About 60 theatre groups and 10 dance organisations reported either “some” or “substantial” financial savings after taking action to operate in a more sustainable way.

The report, by green arts company Julie’s Bicycle and BOP Consulting, also found that organisations working to reduce their carbon emissions said this had benefited their company’s reputation. More than a third of theatre groups and nearly 20% of dance organisations reported a boost to their public profile.

While 80% of theatre groups said environmental sustainability was extremely or very relevant to their business and 67% said they had a policy on this, nearly 40% said it was a challenge to embed this into day-to-day operations.

Similarly, more than 60% of dance groups said that being environmentally friendly was relevant to their company, 80% had an updated green policy, but 43% found it was a challenge to implant green policies in their daily work.

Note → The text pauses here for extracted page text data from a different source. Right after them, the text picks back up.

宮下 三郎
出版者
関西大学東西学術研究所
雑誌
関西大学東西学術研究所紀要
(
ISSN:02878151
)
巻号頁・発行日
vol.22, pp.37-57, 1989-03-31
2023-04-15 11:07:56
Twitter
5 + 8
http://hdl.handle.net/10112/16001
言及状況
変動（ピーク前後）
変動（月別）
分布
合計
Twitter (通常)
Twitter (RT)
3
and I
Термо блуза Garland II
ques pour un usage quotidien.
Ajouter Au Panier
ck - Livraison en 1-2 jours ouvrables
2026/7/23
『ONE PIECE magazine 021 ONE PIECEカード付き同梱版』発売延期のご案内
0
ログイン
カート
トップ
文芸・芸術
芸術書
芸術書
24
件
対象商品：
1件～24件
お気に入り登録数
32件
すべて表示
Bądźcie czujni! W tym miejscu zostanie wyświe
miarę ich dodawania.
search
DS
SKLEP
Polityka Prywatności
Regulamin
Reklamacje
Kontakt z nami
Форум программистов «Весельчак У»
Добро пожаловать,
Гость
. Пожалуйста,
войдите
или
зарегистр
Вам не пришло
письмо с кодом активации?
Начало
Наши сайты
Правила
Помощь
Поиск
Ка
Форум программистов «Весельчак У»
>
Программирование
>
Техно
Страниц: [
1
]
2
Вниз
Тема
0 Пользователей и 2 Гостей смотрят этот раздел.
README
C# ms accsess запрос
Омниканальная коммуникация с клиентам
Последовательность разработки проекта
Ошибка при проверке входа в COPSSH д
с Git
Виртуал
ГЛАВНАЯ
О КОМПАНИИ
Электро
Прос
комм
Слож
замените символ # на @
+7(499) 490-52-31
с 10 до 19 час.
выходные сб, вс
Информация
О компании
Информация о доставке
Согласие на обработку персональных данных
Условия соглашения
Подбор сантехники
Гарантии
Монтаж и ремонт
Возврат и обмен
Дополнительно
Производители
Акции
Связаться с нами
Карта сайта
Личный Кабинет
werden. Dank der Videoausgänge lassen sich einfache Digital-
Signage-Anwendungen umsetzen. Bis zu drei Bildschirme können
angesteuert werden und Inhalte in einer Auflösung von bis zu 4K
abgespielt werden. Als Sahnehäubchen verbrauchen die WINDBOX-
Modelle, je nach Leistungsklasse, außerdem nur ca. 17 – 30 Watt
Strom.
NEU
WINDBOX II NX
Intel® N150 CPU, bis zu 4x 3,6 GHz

Alison Tickell, chief executive of Julie’s Bicycle, said the survey had identified theatres as “leaders” in this area. She added: “The dance community, while not so active, is absolutely recognising the issues and opportunities sustainability presents.”

However, Tickell warned that there was still progress to be made: “We need to capture the imagination of boards and chief executives by making the case for environmental sustainability stronger; telling the stories, motivating and championing new ideas, and cementing the compelling business case.”

The report surveyed nearly 340 organisations, with almost a third of respondents coming from the theatre
sector and 6% from dance.

Across all groups taking part – which also included combined arts, museums, galleries and commercial music companies – those organisations based in a building were found to be more likely to take environmental action.